I’d like to use the controversial recent documentary India’s Daughter to discuss the documentary film interview. The film relates the story and fallout surrounding the gang-rape and subsequent death of Jyoti Singh, who was attacked on a bus while returning home from the cinema with a male friend in south Delhi.
The incident provoked outrage within India, but for me the most interesting part of the documentary, which was banned in India, is the interviews with both the rapists and the lawyers.
It is astounding that people are willing to expose themselves on camera citing opinions that are not simply unpopular but inhumane. I wonder what kind of talent the filmmaker must have to exhume these opinions from these men – or perhaps none is needed; they are simply that vile. However, the real issue at stake here is whether these men should be allowed any kind of platform for self-expression at all.
Another striking thing was the extent to which these men go to find excuses to justify rape. “She was out with a boy…” “…it was late at night…” “…she was using public transport…”. The excuses themselves are irrelevant and reminiscent simply of a culture that is in the process of becoming more forward-thinking when it comes to women’s rights.
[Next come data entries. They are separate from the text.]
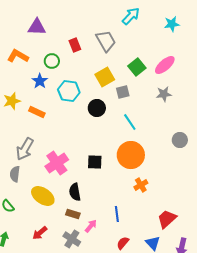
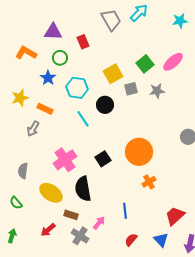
purple triangle: (37, 27) -> (53, 32), moved
gray trapezoid: (106, 41) -> (111, 20), moved
gray star: (164, 94) -> (157, 91), moved
cyan line: (130, 122) -> (83, 119), moved
gray arrow: (25, 149) -> (33, 129), moved, size x0.7
black square: (95, 162) -> (103, 159), turned -35
black semicircle: (75, 192) -> (83, 189), size x1.4
brown rectangle: (73, 214) -> (71, 215), moved

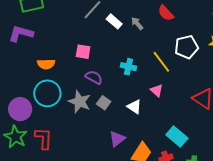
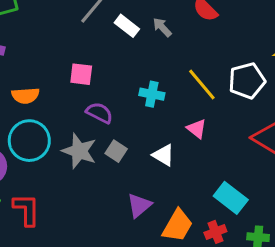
white pentagon: (187, 47) -> (247, 81), moved

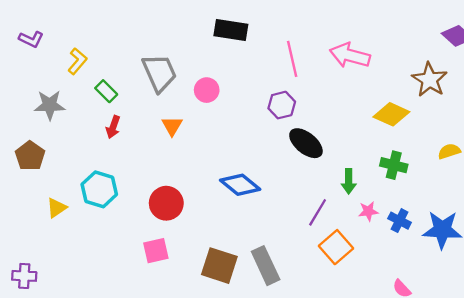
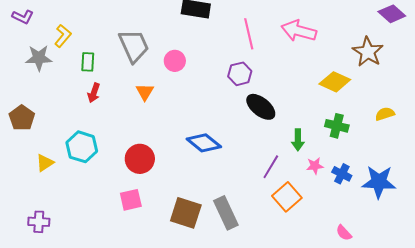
green rectangle: (106, 91) -> (88, 62), turned 48
gray star: (50, 105) -> (39, 58), moved
purple cross: (24, 276) -> (39, 222), moved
We are no better in the West. “She was so drunk, she said yes…” “…she was wearing a miniskirt; what did she expect?” It seems as if men will always find excuses to violate women, and to see that in real-life interview situations from such a heavily publicised case is very provocative.
How interviews are conducted and edited in documentary film is a contentious issue – clearance and release are of course important so that the subject does not come across in a way he did not intend, but editing can be used in manipulative ways. I fear that in the case of India’s Daughter, though, there has been no manipulation on the part of the editors.